**Your instructions**
Below are records; copy every line in them that holds the word "wash".

(Stored items)
---+---
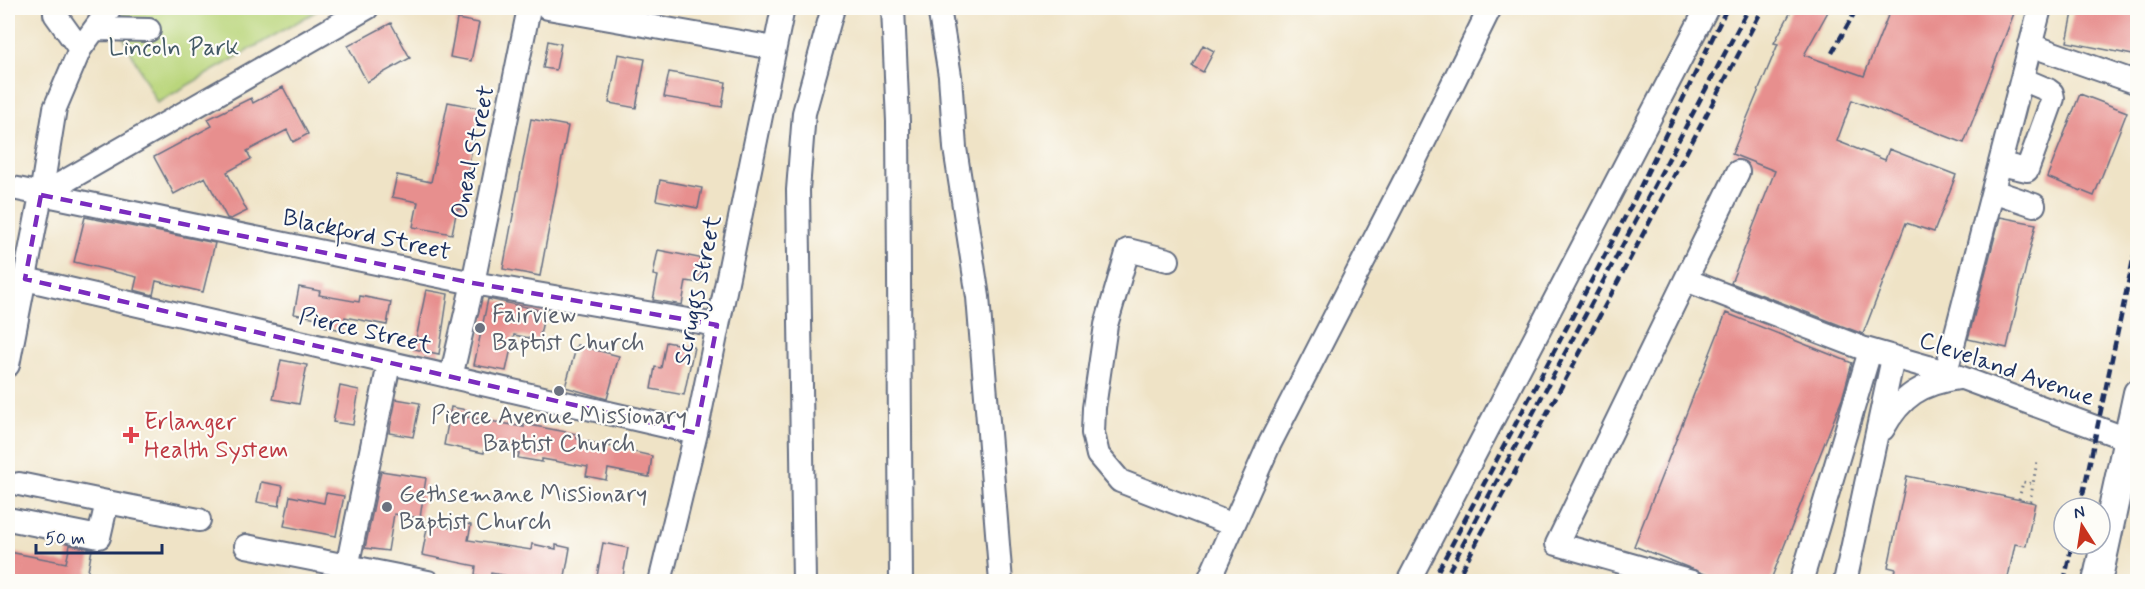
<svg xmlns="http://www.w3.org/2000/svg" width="2145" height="589" font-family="Mynerve,sans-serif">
	<rect width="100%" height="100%" fill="#fdfcf7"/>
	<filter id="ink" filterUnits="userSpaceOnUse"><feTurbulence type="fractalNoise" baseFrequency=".0167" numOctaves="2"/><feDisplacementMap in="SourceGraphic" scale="12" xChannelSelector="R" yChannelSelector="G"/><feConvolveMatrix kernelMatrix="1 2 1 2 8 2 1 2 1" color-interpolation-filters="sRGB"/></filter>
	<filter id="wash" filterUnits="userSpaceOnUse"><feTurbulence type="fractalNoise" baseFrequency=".008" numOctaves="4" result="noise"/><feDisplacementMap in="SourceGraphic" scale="24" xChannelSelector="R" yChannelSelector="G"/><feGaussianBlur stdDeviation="1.35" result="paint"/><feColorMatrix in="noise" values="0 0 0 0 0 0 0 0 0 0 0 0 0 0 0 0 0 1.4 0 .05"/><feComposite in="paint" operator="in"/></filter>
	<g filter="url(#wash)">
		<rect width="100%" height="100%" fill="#efe3c6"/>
		<path fill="#bad67b" stroke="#6a826c" stroke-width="1.5" d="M128 8H322L157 103 114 19 123 14Z"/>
		<g id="blocks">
			<path fill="#e78f8e" d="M1793 8H1830L1804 55 1864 76 1891 8H2016L1964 143 1852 100 1837 141 1885 160 1889 149 1956 175 1934 232 1906 223 1863 334 1731 283 1775 171 1732 154 1778 44 1774 43Z
				M2074 8H2138V56L2067 42Z
				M457 19 479 23 471 61 450 57Z
				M391 23 410 58 367 82 348 46Z
				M548 41 561 44 556 70 543 68Z
				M1203 45 1214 51 1203 72 1192 66Z
				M618 54 645 59 636 108 609 103Z
				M669 72 726 82 722 107 664 97Z
				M283 87 308 134 293 142 287 130 247 151 251 159 227 172 247 211 231 219 227 218 205 177 174 194 154 157 212 126 208 119 251 98 253 103Z
				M2080 94 2127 112 2094 196 2047 177Z
				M448 102 479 108 461 210 457 209 452 234 413 227 418 202 392 197 397 175 431 182Z
				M531 119 568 126 540 276 503 269Z
				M660 180 702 188 698 208 656 200Z
				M85 217 215 243 203 292 156 281 153 295 134 290 137 277 74 262Z
				M2000 217 2036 224 2007 348 1968 339Z
				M658 250 704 259 699 283 686 281 682 305 653 300 658 276 653 275Z
				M299 287 320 291 319 295 359 302 360 296 391 302 387 325 345 317 342 330 323 326 324 319 294 314Z
				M426 290 448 294 439 354 414 349Z
				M488 299 545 311 539 340 514 335 506 371 474 365Z
				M1726 313 1852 363 1842 399 1770 582H1725L1634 546Z
				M666 342 694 347 684 395 651 389 655 367 661 368Z
				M577 345 619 356 607 399 565 387Z
				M281 360 307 365 299 404 273 399Z
				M340 386 359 390 353 425 333 422Z
				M396 399 420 403 413 437 389 433Z
				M451 407 467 410 466 417 524 427V424L577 434V439L652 456 649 477 608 469 606 480 586 476 588 467 542 459V462L518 458 519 453 485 447 484 453 444 445Z
				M381 471 426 478 420 518 394 514 388 551 365 548Z
				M1907 476 2035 503 2026 546 2015 544 2007 582H1893L1896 569 1888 567Z
				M261 482 283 486 279 506 257 502Z
				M326 493 344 496 336 536 284 526 290 496 324 503Z
				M452 521 471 525 468 540 531 550 532 544 556 549V545L570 548 564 582H525L526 579 491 573 490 578 475 575 476 566 422 555 428 523 451 528Z
				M603 543 628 548 622 582H596Z
				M70 545 92 549 86 582H8L9 552 66 563Z"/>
		</g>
	</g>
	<g filter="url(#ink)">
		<use href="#blocks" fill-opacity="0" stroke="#656e82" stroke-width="1.5"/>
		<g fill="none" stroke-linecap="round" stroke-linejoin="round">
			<defs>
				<path id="minor" d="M55 8V14L80 49
					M548 8 774 48
					M893 8 898 122 901 582
					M939 8 950 76 955 148 978 297 1001 582
					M95 29 149 30
					M2030 45 2138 83
					M2000 164 2027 170 2053 98 2052 93 2048 90 2022 79
					M8 187 473 283 717 325
					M1993 191 2034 205
					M41 195 367 8
					M1168 260 1128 250 1106 325 1094 408 1093 433 1098 455 1120 481 1233 525
					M25 279 696 433
					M1686 280 1862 348 1946 372 2138 443
					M8 365 41 195 55 108 80 49 110 8
					M1946 372 2040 8
					M451 377 473 283 529 8
					M1883 429C1901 396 1922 383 1958 378
					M107 502 199 520
					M8 519 99 537 107 502 19 484
					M246 546 428 582
					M344 582 389 364
					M660 582 696 433 783 8
					M804 582 798 190 804 113 833 8
					M1208 582 1269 445 1409 172 1490 8
					M1408 582 1707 8
					M1692 582 1557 544 1738 172
					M1801 582 1870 351
					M1845 582 1893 358"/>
				<path id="major" d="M2097 582 2138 393"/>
			</defs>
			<use href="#minor" stroke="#656e82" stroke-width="26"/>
			<use href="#major" stroke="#656e82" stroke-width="32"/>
			<path stroke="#656e82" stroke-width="3" stroke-dasharray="1.5 4.5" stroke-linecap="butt" d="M2019 499 2023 482 2033 484 2037 461
				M2030 502 2033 484"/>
			<use href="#minor" stroke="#fff" stroke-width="22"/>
			<use href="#major" stroke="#fff" stroke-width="28"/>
			<path stroke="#1b2f5e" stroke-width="4.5" stroke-dasharray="9 4.5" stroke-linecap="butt" d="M1832 53 1857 8
				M2080 508 2138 237
				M1432 582 1632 204 1727 8
				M1443 582 1749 8
				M1455 582 1589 336 1763 8
				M2064 582 2072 544"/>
		</g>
	</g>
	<path fill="none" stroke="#7b2cbf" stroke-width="4.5" stroke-dasharray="12 8" stroke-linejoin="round" d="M41 195 473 283 717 325 696 433 25 279Z"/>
	<g fill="#6b7280" stroke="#fdfcf7" stroke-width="2">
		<circle cx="480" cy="328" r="6"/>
		<circle cx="559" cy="391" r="6"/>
		<circle cx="387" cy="507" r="6"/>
	</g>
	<path fill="#e0444e" stroke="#fdfcf7" stroke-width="2" d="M128 426h6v6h6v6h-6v6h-6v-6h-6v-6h6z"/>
	<g text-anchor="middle" stroke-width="4.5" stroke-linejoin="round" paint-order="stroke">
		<g font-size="24" fill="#435965" stroke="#fdfcf7">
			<text x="174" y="55">Lincoln Park</text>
		</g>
		<g font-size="24" fill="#1b2f5e" stroke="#fdfcf7">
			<text transform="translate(472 152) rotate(-78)" y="8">Oneal Street</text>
			<text transform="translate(367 234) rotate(12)" y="8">Blackford Street</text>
			<text transform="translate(697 290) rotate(-78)" y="8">Scruggs Street</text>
			<text transform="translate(366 330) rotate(13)" y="8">Pierce Street</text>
			<text transform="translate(2007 368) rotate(19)" y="8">Cleveland Avenue</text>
		</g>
		<g font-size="24" fill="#5b616d" stroke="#fdfcf7" text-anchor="start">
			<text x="492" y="322">Fairview<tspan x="492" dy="28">Baptist Church</tspan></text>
			<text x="559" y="423" text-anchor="middle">Pierce Avenue Missionary<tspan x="559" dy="28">Baptist Church</tspan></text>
			<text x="399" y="501">Gethsemane Missionary<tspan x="399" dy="28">Baptist Church</tspan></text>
		</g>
		<g font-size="24" fill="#be3a42" stroke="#fdfcf7" text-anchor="start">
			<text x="144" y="429">Erlanger<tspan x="144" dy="28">Health System</tspan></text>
		</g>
	</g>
	<rect width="2145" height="589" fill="none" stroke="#fdfcf7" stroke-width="30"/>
	<g transform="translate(2082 526) rotate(348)"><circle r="28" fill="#fdfcf7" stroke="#a3aaba" stroke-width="1.5"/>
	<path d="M0-4.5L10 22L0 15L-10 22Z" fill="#c8321e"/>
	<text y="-9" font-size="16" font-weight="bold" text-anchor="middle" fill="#1b2f5e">N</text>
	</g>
	<path d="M36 544v9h126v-9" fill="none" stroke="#1b2f5e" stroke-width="3"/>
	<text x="45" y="544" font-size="18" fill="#1b2f5e" stroke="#fdfcf7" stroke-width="4.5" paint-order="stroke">50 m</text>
</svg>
---+---
**Your solution**
	<filter id="wash" filterUnits="userSpaceOnUse"><feTurbulence type="fractalNoise" baseFrequency=".008" numOctaves="4" result="noise"/><feDisplacementMap in="SourceGraphic" scale="24" xChannelSelector="R" yChannelSelector="G"/><feGaussianBlur stdDeviation="1.35" result="paint"/><feColorMatrix in="noise" values="0 0 0 0 0 0 0 0 0 0 0 0 0 0 0 0 0 1.4 0 .05"/><feComposite in="paint" operator="in"/></filter>
	<g filter="url(#wash)">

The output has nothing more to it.